A full-throated "Noooo!" is being shouted around San Francisco today by anyone who knew and loved Café Jacqueline, because the stalwart, soufflé-focused restaurant has closed for good.

As the Chronicle reports, Café Jacqueline's last night of service was before the holidays, on December 20. And chef-owner Jacqueline Margulis confirmed the closure on Monday.

Knowing that Margulis was still in the kitchen each night at age 89, many in-the-know San Francisco food folk made pilgrimages back to Café Jacqueline in recent years, or made a point to get there if they hadn't been. The restaurant, first opened in 1979, has always served pretty much nothing but soufflés — it was reportedly the only soufflé-focused restaurant in the US — along with French onion soup, escargot, and a couple of salads. And that focus on the single, challenging craft of soufflé-making, along with the Old World-feeling dining room on Grant Avenue, made this place a special destination with positively perfect, ethereal puffs of whisked eggs and flour coming out of the kitchen every night.

Café Jacqueline, which had previously only closed if Margulis was on vacation or ill, remained opened those 40 years until the pandemic hit (Margulis herself was hospitalized with COVID at one point). It reopened in October 2021, but then temporarily closed again in March 2024 when Margulis fell and broke her arm.

I made a point to get there when the restaurant reopened that summer, and then rumors circulated this past fall that Margulis, nearing age 90, was considering finally retiring. She was still back there with her traditional chef's toque, long gray braid and protective eyeglasses, using a mixer now to whisk the egg whites as she has for many years but still finishing each soufflé herself, by hand, in her big copper bowl, beside her big wooden bowl piled high with eggs.

Photo by Jay Barmann/SFist

The lobster and gruyere soufflé was a perfect, savory wonder, garnished with a fan of thin lemon slices, and the lemon soufflé at dessert divine in its tart and creamy simplicity. Food Network personality Alton Brown once raved about the strawberry soufflé being his favorite "in the world," and former Chronicle critic Michael Bauer was a fan of the prosciutto and mushroom soufflé, as well as the lemon.
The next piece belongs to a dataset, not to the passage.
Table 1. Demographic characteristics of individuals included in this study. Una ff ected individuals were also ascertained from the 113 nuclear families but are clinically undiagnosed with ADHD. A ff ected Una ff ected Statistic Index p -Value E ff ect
In my experience, no soufflé was any better than any other. They were always just shining, delicious examples of the form, as exacting in their uniformity and airiness as a lifelong sushi chef's knife cuts of sashimi.
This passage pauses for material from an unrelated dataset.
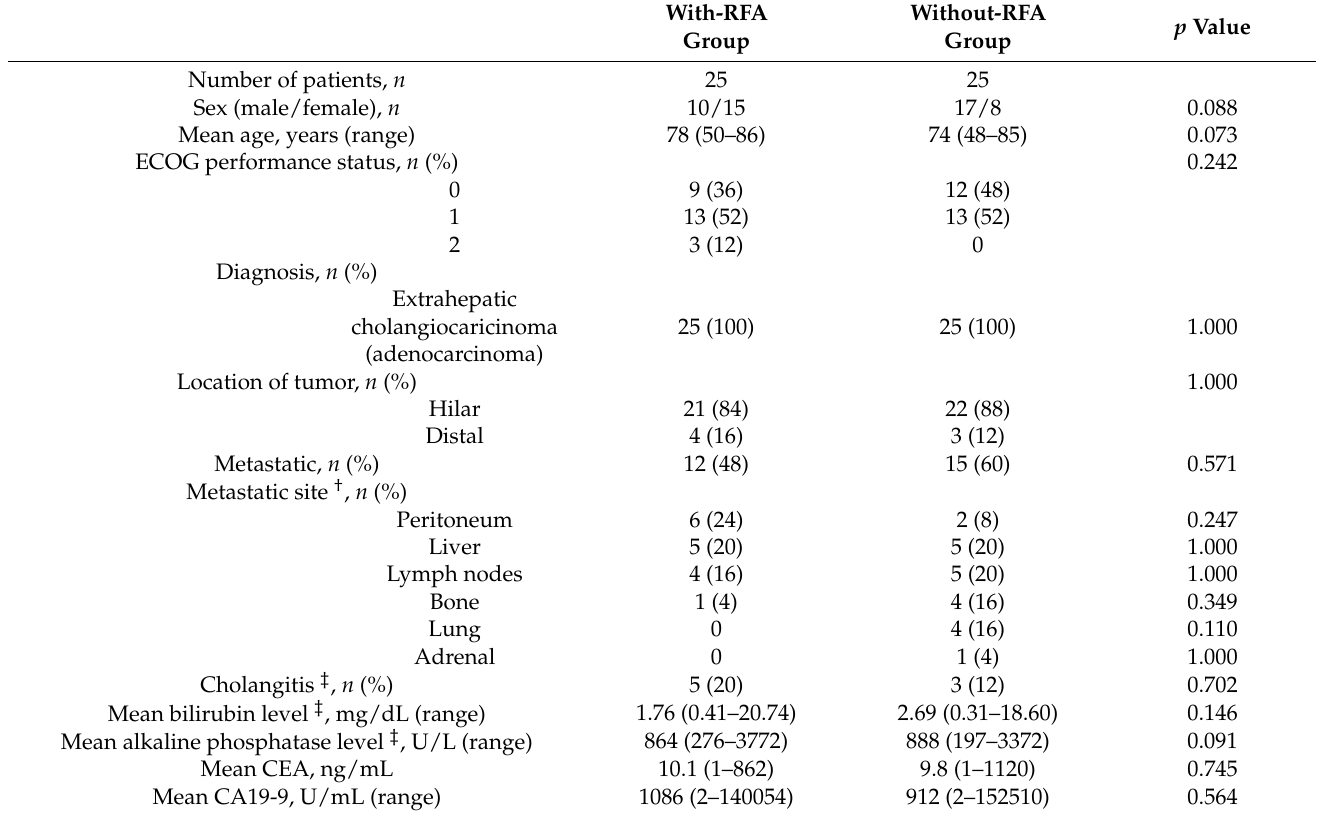
Table 1. Patients’ baseline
The restaurant was never about turning tables so much as creating a leisurely, romantic evening — a meal of two soufflés, one savory and one sweet, with a couple of starters and bread, could easily go past three hours. And it was often overseen by Matthew Weimer, her mustachio'd head waiter who worked at the restaurant for 30 years and seemed to share Margulis's commitment to this single, focused, humble-yet-elegant experience of dining.

Photo by Jay Barmann/SFist

As Margulis said in the Chronicle interview, "I had a fabulous clientele, very rewarding on every point. Some people were disappointed because of the time they had to wait. I had to crack every egg. You cannot pre-prepare souffles. If you do that, then you do not make a soufflé. You make an omelet.”

You can hear Weimer talking with admiration about Margulis in the documentary short below, shot in 2018, saying, "She's the first one in the door and the last one to leave [every night], and that is unique."


He also says that he and the team try to recreate the same day, the same shift, every night. "Getting that soufflé to the table, it's just so important. It's just dinner, but it's our life, it's what we do," Weimer says.

And it sounds like Weimer's life, and its complications, helped to push Margulis to finally hang up her apron. As she tells the Chronicle, Weimer had to leave town for a family emergency last month, and it helped her make the decision to close for good. She tells the paper she will miss her restaurant, but, "It had to happen sooner or later."

The restaurant at 1454 Grant Avenue is now for sale, and as Margulis tells the Chronicle, she'd be "glad to help" if someone wants to take over the space and continue making soufflés there.